▶ Available data
********

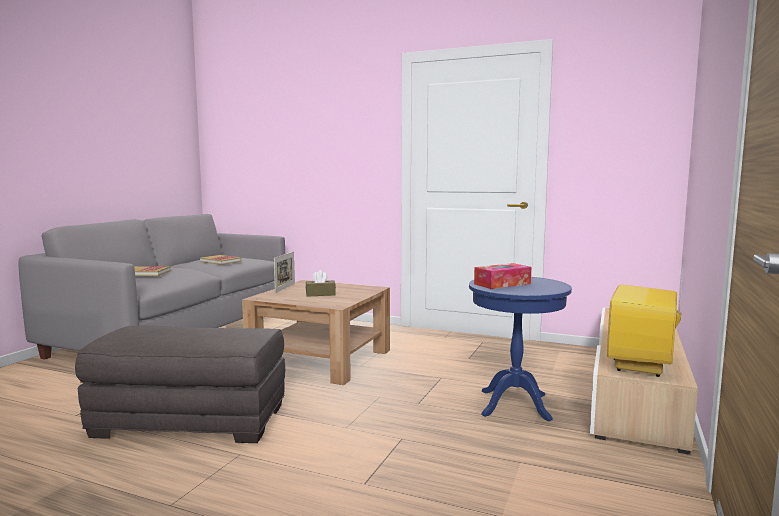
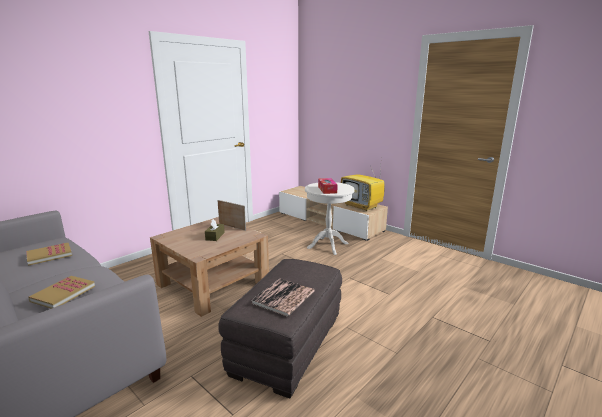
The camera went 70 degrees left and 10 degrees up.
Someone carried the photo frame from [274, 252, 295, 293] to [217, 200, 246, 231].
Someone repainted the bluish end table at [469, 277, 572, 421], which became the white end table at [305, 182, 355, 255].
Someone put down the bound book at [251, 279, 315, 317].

********

▶ Work instruction
For every line in the material above that holds the string "Someone", add one to a count; state only the final count.

▶ Reply to the exercise
3